# Why the .243?



## Scooter (Nov 4, 2005)

Why is it that when the subject of a new ,young, or lady shooter that has decided to take to the field that the .243 Winchester is blurted out as a top pick? Is it that people don't know about anything else or is it that the .243 gets the nod because it's that good? My personal feeling is that it gets a mention because fewer people today know of other more suitable rounds to start with and to grow into. What did they shoot before the .243? How about a .257 Roberts, a 6.5x55 swede, a .250-3000 Savage, a 7x57 Mauser. On the newer end why not the 7mm-08 or the .260? Just looking to see what other think because I don't that the .243 is the alfa and omega of "first timers" big game calibers.


----------



## Burly1 (Sep 20, 2003)

I would agree Scooter. Not because the .243 is unsuitable, but more toward the issue of bullet weights available. Those cartridges you mention are all available in substantially greater bullet weights, while not necessarily creating more recoil. I think the issue of a rifle for a new shooter is usually based on recoil. The .243 is by far the most common of the so called "acceptable" deer cartridges, and produces very little recoil in most rifle platforms. It's available in myriad rifles, from virtually every manufacturer. It's factory loadings are even more diverse, covering the bases from varmint, to premium big game bullets. Its reputation as a credible performer on deer as well as varmints, gives it a decided edge as a versatile round.
Again, I don't see the .243 Winchester as a bad choice, but feel that many might be better served by something that launches a heavier bullet at moderate velocities approaching 2800 fps, particularly when targeting deer. I was fortunate to come across a very nice Model 7 in 7-08. Both my kids started with it, and the youngest still chooses it over the others available to him. Accurate to a fault, hits like a .270, and doesn't beat you up at all. Gotta like that!








Burl


----------



## Wyomingpredator (Oct 16, 2007)

I think the reason 243 is said is because that is what dad bought for a kid as their first gun for so many years and it is tried and true not that any other gun you mentioned isn't. It is a real common gun with reasonabley priced ammo. I would, and do quite often, recommend the 260 and 7mm-08 for first time shooters because of the bullet weight and better ballistics all around. both of the last 2 guns mentioned are great ant, deer, and elk, guns plus varmint and target shooting, with about the same recoil as a 243. that is from experience. I think the biggest problem with people not recommending the 257 roberts and the 250-3000 are that they are guns of the past that have been forgotten to some degree, Why they have been forgotten is beyond me they are both excellent guns. that is my opinion


----------



## Ron Gilmore (Jan 7, 2003)

Gun writers and marketing are the biggest reasons, just as Jack O'Connor made the 270 caliber popular. Without him it would have most likely died a slow death as many other calibers of similar design have. With that came familiarity and so youth and women where purchased this caliber because most people until a few years ago had little resources to find out about other alternatives.

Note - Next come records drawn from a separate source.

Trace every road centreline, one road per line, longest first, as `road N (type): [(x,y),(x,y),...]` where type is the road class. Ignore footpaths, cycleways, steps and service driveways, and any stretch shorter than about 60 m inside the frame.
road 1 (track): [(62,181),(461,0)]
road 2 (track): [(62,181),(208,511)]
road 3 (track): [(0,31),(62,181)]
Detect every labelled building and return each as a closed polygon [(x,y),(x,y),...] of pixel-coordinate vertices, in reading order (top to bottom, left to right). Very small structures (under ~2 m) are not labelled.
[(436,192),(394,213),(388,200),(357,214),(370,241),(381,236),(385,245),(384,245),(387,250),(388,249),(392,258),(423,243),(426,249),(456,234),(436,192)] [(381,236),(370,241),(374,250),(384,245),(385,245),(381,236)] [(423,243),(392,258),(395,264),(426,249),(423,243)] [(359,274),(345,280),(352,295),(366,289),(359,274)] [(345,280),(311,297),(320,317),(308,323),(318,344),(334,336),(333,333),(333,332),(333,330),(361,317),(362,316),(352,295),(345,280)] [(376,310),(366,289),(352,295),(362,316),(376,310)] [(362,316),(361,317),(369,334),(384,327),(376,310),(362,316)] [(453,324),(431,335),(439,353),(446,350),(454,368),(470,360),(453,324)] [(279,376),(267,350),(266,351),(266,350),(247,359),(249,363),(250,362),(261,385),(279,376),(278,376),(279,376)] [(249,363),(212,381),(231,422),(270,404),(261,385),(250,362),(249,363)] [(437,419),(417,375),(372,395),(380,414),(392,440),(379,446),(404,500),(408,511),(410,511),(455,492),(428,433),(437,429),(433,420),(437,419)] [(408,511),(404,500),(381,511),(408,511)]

I bought my daughter a 7mm-08 and I was surprised at how many of the people I run into hunting had no idea what so ever about this caliber. I looked at the 7mm-08. 260 Rem and the 25-06. Had her shoot each caliber in similar weight rifles and she liked the 08. 20 years ago I would have been hard pressed to find anything but a .243 or 25-06 for her to try.

Take the recent push of the new age magnums. Without the Internet they would have never made it off the ground and some are not anyway. The re-inventing of the wheel is all the gun mfg companies have to do. Sometimes that re-invention works sometimes not.

But 25 years from now you can ask what is the best caliber for youth or women and I would bet that 70% of the opinions will be the .243 still and I bet the 30-06 will still be one of the most popular calibers as well.


----------



## hogcaller (Dec 13, 2007)

I think it is because it has low recoil and the bullets and rifles are easy to find......and sometimes pretty resonably priced. You cannot go to wal mart and pick up a 7X57 or 257 roberts in gun or ammo. I agree that I would rather have a 257 but they are hard to find. :-?


----------



## Scooter (Nov 4, 2005)

It's too bad the older classics fell by the way side. As I recall Jack O'Conners' wife used a 257 Roberts for deer and a 7x57 mauser for African antelope with great success. I remember reading that she shot a record Sable and a 60" Kudu with her 7x57. It's a shame that old Jack coundn't bring the same fanfare to those that he did to the .270 WCF.


----------



## barebackjack (Sep 5, 2006)

Pretty simple....versatile caliber, can go from deer to varmints in a blink, factory loads readily available in many variations, and everybody makes a model or two chambered in .243.

My buddy had a .257 roberts for awhile, till he found how difficult it was finding ammo (small town, non-reloader), and how expensive it was. And for a young hunter that cant afford both a deer rifle and a varmint rifle, the .243 gets the nod. Wouldnt want to shoot a whole lotta coyotes with a 7mm or something, not if you want to save the fur.


----------